AWS Certified Developer – Associate (DVA-C02) — Question 352

A company is developing a serverless application by using AWS Lambda functions. One of the Lambda functions needs to access an Amazon RDS DB instance. The DB instance is in a private subnet inside a VPC.

The company creates a role that includes the necessary permissions to access the DB instance. The company then assigns the role to the Lambda function. A developer must take additional action to give the Lambda function access to the DB instance.

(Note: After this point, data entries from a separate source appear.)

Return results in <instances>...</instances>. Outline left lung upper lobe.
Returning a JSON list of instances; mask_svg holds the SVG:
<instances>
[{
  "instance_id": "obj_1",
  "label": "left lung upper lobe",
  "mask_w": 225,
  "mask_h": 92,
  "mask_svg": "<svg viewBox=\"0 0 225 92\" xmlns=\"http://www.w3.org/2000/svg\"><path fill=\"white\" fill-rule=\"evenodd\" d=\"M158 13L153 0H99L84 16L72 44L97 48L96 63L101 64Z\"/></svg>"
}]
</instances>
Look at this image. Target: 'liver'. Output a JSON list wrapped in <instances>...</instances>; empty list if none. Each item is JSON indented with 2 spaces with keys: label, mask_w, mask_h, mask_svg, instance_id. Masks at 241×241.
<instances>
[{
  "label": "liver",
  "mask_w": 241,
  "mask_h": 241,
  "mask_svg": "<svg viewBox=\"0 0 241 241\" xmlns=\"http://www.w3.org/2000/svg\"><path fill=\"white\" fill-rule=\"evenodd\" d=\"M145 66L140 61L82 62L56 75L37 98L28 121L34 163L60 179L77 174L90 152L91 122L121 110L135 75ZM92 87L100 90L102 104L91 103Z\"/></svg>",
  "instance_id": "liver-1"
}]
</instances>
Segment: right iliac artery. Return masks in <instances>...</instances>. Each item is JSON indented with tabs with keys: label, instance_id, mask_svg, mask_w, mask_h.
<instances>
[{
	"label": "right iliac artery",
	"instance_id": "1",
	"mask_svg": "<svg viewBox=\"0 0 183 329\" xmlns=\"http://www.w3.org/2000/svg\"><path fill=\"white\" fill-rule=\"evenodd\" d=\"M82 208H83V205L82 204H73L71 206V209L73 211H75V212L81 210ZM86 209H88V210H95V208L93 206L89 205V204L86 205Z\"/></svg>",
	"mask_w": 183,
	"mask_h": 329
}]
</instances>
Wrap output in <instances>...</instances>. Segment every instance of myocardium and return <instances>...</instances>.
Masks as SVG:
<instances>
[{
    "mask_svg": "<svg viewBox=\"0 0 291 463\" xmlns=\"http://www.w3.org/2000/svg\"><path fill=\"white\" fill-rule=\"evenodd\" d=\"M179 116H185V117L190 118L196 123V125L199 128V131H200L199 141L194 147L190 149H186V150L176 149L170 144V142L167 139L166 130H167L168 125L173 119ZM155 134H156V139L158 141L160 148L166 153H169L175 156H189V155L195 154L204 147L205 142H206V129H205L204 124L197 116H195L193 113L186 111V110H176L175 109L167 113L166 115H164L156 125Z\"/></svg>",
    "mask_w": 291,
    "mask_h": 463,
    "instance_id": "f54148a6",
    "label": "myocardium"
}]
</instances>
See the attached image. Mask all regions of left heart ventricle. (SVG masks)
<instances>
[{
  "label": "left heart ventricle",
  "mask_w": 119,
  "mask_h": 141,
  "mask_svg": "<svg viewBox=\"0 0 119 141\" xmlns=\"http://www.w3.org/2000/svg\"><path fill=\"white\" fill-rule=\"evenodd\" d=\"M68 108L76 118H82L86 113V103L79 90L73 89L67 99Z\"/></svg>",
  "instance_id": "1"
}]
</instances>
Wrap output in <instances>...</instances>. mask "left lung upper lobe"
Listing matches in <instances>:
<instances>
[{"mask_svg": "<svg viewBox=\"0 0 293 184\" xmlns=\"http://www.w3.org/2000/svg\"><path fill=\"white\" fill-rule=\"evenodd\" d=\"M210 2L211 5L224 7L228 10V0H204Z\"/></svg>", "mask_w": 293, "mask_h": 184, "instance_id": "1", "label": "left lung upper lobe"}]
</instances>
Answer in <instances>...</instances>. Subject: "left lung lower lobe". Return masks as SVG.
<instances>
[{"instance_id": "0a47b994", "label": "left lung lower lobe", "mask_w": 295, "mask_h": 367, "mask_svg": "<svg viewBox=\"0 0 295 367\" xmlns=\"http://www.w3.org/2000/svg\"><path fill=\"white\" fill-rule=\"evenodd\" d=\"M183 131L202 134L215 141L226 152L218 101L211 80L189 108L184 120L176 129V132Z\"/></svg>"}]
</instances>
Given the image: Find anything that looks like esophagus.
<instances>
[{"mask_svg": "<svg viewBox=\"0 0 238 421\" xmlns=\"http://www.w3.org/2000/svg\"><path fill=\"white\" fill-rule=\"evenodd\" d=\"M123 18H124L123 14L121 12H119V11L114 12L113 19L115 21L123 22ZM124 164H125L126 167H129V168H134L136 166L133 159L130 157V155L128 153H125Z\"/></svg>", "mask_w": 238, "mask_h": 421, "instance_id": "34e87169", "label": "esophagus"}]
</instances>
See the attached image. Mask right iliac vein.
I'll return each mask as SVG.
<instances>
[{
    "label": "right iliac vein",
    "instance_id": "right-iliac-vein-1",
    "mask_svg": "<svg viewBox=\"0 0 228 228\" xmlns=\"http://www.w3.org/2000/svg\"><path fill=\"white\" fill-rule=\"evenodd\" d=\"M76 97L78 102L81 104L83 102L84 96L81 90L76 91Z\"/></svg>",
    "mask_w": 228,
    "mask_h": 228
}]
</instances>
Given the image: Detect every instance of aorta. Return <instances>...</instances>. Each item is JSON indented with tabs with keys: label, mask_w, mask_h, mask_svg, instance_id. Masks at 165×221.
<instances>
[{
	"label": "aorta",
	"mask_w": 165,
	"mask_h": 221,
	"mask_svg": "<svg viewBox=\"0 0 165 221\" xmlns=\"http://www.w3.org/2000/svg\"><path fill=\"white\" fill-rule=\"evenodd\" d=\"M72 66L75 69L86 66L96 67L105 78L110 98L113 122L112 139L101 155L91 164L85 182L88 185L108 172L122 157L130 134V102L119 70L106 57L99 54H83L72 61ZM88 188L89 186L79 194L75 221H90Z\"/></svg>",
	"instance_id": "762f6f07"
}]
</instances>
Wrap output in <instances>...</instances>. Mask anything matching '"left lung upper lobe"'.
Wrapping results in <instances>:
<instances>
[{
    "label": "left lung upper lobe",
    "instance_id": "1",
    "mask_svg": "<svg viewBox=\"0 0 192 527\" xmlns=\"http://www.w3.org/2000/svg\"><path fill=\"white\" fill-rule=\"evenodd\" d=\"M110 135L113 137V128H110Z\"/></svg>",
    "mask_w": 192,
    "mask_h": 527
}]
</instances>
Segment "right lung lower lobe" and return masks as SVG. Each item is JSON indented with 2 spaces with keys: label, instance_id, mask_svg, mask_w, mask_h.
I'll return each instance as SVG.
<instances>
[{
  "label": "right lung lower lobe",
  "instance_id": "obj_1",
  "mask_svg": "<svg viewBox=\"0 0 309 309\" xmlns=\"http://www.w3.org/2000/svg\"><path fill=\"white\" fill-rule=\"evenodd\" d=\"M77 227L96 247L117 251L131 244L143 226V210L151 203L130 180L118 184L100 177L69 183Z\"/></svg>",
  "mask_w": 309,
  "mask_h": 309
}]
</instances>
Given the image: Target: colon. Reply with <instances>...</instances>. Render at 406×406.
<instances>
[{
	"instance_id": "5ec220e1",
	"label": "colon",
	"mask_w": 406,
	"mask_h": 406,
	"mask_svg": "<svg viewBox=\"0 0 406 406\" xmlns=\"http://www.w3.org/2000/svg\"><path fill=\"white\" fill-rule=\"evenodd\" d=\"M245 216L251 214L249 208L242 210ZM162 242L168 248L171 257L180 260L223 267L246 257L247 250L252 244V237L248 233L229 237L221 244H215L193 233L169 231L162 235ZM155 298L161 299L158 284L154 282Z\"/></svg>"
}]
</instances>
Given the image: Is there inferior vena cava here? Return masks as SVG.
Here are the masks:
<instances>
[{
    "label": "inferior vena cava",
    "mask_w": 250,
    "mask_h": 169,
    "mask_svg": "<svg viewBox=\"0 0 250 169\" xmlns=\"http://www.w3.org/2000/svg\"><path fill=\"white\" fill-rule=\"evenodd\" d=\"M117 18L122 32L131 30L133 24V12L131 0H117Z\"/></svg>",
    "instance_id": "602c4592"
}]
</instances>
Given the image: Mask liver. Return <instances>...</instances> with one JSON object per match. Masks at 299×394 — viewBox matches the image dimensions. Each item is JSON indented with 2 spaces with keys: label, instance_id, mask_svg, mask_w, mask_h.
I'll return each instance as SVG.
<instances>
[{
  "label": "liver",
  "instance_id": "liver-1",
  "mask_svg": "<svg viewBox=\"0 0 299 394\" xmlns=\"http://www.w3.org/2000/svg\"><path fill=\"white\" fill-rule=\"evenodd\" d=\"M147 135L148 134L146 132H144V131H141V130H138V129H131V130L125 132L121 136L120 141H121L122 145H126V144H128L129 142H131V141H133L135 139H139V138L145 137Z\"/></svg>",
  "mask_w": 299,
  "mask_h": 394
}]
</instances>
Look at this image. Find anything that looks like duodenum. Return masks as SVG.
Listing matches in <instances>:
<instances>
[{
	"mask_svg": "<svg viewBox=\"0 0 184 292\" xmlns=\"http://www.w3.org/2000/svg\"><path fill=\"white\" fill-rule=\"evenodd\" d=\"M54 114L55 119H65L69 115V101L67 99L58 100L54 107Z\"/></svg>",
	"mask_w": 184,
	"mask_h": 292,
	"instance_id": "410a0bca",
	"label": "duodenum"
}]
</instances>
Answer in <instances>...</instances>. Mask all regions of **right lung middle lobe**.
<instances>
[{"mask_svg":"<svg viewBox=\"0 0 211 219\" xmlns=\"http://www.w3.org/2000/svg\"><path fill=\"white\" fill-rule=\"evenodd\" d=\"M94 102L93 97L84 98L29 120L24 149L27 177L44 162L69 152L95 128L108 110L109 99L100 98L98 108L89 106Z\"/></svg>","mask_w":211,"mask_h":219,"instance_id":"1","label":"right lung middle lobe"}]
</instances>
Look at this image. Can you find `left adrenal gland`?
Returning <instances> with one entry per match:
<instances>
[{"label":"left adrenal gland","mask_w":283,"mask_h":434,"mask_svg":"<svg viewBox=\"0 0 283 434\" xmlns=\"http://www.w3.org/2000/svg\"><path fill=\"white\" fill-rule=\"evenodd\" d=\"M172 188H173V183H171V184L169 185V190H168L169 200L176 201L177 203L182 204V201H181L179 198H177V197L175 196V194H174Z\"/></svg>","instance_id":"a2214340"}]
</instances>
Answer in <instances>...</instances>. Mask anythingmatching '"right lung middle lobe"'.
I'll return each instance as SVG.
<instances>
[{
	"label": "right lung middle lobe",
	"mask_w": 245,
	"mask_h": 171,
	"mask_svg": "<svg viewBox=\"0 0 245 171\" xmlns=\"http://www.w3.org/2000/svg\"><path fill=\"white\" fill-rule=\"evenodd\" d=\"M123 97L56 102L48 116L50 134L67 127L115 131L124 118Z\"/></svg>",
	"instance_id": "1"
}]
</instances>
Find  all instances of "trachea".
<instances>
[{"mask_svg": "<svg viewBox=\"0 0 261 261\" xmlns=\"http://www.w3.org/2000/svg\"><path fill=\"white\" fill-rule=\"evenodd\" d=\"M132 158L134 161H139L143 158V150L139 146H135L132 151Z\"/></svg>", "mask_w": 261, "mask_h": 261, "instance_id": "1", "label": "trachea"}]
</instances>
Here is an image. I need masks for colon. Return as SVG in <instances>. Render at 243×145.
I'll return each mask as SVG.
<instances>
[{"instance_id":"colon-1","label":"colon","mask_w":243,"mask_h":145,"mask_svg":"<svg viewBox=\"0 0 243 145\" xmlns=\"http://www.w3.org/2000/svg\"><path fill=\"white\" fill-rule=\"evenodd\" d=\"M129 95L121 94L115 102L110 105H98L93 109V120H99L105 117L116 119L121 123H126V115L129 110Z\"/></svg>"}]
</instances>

What should the developer do to meet these requirements?

Answer options

• A. Assign a public IP address to the DB instance. Modify the security group of the DB instance to allow inbound traffic from the IP address of the Lambda function.
• B. Set up an AWS Direct Connect connection between the Lambda function and the DB instance.
• C. Configure an Amazon CloudFront distribution to create a secure connection between the Lambda function and the DB instance.
• D. Configure the Lambda function to connect to the private subnets in the VPC. Add security group rules to allow traffic to the DB instance from the Lambda function.

Correct answer: D

Explanation

To allow an AWS Lambda function to access resources inside a private subnet of a VPC, such as an Amazon RDS DB instance, the Lambda function must be configured to connect to that VPC. Additionally, the security group associated with the RDS DB instance must be updated to allow inbound traffic from the Lambda function's security group. Options A, B, and C are incorrect because they either compromise security by exposing the database publicly, or use services (Direct Connect, CloudFront) that are not designed for internal Lambda-to-VPC database connectivity.